Chef John Evans co-owner and executive chef at Zachary Jacques Country French Cuisine and the new Zac Jack Bistro in Cameron Park replied, “A Beaujolais (usually made from gamay grapes grown just north of the Rhône Valley and south of the Burgundy region) from a 2009 vintage (reported as the best vintage since 2005) will go with all three; the fruit is ripe with berry flavors with light tannins and will not overpower the ham, turkey or prime rib. These items are salty and Beaujolais work well with salt. The year 2009 has been highly rated for Beaujolais and I have tasted many of them. I have two on the wine list now. Second choice would be a local grenache, which again works well with salt and has light tannins.”
Executive chef and general manager at Sequoia at the Bee-Bennett House, David Bagley, replied with just one word for both answers, “Brunello di Montalcino.”
Brunellos, which are by law made from a clone of the sangiovese grape, are often compared with the pinot noir wines of Burgundy with their smooth tannins and ripe, fruit driven character. The high acidity of the wine allows it to pair well with food, especially grilled meat and game.

**SUPPLIED INFORMATION**
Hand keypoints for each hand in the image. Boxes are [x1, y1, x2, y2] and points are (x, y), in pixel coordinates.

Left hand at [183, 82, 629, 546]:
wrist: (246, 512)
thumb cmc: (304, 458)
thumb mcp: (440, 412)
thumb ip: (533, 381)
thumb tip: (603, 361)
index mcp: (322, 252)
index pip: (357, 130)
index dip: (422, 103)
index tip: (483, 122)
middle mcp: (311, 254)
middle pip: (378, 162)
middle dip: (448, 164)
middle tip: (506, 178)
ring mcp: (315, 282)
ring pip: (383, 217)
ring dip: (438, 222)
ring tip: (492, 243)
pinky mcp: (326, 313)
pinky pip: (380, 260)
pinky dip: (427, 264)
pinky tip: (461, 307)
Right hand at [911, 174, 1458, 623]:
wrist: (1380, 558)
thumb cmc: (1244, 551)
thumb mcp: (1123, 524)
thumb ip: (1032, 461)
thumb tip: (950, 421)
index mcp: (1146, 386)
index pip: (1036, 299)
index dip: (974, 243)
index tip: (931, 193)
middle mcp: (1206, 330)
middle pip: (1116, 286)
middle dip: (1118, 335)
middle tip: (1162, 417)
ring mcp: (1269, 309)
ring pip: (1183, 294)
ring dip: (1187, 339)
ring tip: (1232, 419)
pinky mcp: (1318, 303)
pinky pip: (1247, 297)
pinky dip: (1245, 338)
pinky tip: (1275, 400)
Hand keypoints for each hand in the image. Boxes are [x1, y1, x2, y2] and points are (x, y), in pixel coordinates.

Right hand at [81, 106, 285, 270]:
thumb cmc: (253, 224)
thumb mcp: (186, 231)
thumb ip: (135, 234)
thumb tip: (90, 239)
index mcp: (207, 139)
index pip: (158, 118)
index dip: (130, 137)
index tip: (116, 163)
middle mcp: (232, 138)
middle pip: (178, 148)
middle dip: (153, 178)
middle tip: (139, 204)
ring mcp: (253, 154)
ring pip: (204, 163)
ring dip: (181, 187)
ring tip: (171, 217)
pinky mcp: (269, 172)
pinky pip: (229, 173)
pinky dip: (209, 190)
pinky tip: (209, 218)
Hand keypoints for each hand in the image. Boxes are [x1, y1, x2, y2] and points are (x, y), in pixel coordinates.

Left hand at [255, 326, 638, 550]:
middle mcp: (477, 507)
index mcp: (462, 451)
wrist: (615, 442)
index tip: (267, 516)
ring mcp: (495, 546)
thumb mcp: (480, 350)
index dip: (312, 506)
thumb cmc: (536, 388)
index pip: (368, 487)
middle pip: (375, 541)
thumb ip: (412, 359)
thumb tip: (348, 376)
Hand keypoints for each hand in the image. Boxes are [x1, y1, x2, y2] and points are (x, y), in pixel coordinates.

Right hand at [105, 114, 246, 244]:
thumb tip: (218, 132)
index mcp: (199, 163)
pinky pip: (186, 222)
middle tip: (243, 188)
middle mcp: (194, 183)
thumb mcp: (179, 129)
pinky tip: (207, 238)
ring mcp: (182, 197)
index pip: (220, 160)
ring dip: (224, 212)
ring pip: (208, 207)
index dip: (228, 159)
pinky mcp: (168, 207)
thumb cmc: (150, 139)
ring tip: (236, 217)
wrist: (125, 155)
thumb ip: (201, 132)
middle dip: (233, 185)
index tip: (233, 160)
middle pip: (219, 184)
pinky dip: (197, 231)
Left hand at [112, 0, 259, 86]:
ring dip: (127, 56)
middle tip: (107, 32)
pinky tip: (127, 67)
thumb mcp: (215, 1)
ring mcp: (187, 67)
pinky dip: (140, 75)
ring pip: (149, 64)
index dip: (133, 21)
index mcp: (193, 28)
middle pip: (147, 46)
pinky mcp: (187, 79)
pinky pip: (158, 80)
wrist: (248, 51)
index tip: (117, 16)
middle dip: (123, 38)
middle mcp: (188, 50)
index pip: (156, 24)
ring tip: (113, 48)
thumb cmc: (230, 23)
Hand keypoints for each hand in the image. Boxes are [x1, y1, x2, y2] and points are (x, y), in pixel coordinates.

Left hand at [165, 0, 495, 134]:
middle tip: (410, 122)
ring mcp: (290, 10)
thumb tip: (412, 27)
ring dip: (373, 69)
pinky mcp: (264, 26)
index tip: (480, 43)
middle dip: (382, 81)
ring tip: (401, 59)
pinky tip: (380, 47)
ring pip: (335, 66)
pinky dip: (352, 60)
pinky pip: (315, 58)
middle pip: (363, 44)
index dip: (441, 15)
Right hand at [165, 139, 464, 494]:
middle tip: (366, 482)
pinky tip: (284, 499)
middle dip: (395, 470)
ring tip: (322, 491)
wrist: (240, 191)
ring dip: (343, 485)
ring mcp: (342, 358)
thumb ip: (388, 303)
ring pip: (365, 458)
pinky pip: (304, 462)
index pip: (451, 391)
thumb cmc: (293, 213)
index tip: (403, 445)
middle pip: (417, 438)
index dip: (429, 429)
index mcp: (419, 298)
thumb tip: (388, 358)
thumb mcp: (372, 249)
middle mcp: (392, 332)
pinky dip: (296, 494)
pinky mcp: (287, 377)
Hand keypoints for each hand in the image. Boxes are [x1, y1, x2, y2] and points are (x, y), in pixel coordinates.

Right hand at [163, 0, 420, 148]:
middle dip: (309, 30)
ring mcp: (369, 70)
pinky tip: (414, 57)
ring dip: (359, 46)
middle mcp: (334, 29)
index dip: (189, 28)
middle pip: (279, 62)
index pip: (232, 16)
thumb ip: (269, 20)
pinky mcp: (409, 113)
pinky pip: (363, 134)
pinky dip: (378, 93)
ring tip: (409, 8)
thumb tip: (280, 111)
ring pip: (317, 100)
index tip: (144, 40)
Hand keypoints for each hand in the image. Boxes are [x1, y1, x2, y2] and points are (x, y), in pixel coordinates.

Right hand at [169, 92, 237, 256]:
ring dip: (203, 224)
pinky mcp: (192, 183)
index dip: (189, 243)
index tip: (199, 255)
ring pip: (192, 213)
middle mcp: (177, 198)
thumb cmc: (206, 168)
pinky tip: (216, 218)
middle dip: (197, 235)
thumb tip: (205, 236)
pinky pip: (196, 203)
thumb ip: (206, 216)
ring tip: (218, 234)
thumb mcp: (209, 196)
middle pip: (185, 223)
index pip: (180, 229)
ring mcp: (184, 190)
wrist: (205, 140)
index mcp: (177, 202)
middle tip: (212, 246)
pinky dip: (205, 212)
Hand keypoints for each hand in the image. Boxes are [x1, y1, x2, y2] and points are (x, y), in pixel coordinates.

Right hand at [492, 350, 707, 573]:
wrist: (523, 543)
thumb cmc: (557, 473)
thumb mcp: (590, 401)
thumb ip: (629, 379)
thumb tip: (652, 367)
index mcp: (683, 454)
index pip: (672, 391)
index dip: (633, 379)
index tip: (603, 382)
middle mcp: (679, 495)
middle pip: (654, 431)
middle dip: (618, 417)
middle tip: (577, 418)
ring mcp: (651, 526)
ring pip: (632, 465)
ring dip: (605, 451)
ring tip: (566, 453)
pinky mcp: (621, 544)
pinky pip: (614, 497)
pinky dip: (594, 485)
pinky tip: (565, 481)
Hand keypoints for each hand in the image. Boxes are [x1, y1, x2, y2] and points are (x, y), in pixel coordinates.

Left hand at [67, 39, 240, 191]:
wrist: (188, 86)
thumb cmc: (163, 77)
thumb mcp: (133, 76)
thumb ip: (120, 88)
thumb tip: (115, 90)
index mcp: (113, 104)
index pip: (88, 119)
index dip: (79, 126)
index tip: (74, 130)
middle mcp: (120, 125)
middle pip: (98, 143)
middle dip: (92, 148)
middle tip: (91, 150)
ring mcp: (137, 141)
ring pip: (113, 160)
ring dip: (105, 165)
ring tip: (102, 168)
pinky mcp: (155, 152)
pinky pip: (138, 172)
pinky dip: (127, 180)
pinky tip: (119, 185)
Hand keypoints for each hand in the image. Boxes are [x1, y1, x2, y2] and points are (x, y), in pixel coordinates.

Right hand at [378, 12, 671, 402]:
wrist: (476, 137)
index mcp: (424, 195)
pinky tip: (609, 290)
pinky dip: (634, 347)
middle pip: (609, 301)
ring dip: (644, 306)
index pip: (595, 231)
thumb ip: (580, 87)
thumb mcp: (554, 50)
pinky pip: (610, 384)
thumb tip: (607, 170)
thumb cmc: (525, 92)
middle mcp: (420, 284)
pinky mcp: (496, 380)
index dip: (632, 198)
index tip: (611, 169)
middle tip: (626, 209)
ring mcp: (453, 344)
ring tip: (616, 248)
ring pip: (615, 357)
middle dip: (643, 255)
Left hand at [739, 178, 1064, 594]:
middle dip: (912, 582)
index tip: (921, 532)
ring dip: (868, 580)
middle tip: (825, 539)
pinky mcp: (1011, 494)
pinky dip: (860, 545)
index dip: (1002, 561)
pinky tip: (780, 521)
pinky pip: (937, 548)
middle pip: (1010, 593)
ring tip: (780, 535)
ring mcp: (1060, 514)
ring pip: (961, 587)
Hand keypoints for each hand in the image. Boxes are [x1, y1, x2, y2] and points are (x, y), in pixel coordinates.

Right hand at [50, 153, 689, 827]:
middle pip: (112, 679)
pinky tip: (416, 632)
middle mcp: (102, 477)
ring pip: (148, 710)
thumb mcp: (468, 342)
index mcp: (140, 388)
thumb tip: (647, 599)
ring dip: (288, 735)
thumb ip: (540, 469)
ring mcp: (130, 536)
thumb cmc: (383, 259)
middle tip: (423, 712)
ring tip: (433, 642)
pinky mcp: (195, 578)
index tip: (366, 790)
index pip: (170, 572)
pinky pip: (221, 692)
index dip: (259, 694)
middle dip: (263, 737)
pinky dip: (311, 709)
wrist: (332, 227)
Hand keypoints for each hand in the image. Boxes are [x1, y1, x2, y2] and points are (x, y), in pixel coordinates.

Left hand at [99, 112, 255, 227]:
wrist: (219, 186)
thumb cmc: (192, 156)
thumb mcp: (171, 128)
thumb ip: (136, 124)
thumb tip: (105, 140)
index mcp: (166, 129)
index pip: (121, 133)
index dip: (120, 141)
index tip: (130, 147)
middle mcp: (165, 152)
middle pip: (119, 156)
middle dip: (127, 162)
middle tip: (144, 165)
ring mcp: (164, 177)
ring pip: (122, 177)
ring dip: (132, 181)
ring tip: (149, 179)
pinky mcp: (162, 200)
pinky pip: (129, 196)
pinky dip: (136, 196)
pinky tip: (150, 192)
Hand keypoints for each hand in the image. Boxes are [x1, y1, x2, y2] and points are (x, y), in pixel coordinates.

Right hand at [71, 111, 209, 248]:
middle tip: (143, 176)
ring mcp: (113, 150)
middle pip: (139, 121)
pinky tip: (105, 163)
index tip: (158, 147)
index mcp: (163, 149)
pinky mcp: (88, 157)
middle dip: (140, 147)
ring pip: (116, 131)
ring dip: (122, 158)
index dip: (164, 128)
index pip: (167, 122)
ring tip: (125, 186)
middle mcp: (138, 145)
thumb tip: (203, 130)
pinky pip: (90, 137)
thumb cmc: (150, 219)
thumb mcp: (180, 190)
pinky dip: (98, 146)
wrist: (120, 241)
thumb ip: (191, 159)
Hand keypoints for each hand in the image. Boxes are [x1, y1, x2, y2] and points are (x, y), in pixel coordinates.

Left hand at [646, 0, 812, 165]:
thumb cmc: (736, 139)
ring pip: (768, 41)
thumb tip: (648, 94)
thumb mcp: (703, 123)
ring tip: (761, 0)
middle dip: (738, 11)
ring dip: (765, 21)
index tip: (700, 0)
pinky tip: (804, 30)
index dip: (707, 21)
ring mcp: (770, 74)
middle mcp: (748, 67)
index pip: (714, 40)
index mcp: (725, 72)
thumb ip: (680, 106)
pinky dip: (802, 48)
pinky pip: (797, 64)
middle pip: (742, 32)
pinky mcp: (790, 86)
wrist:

**WORK REQUEST 1**
According to the wine pairing excerpt, from which grape must Brunellos be made by law?
**WORK REQUEST 2**
Write the next few sentences of the wine pairing excerpt, picking up after its final sentence.
The records were drawn from a separate source.

**TASK OUTPUT 1**
They must be made from a clone of the sangiovese grape.

**TASK OUTPUT 2**
Michelle Schanel, owner and executive chef at the Snooty Frog in Cameron Park, brought an interesting light to the question.
“When my family has turkey or ham we always drink sparkling apple cider. I actually have never had wine with either. My pick for prime rib is Silver Oak Napa Valley Cabernet,” Schanel said.
So, there you go. Opinions from the people in the trenches, the people who work with wine and/or food day in and day out. Be sure to remember, the best wine is the one you like.
Most of the wines mentioned can be found at one of the producing wineries, and a few in the wine section of your local supermarket, including Beaujolais. Local riesling and barbera are also found in limited amounts at the supermarket, but wines such as the Rhône blends and grenache might be difficult to find except at the producing winery.
A selection of these two are also available at the WineSmith in Placerville and other wine speciality stores. You might also ask them about the Brunello.
If you have time, you should take a drive to one or more of El Dorado County’s premium wineries and taste for yourself. And, while there thank them for taking the time during this late picking and crush to share their expertise with us.
Some local wineries to contact regarding grenache: Boeger, Busby, Crystal Basin Cellars, Fitzpatrick, David Girard Vineyards, Holly’s Hill, Lava Cap, Madroña, Narrow Gate and Sierra Vista.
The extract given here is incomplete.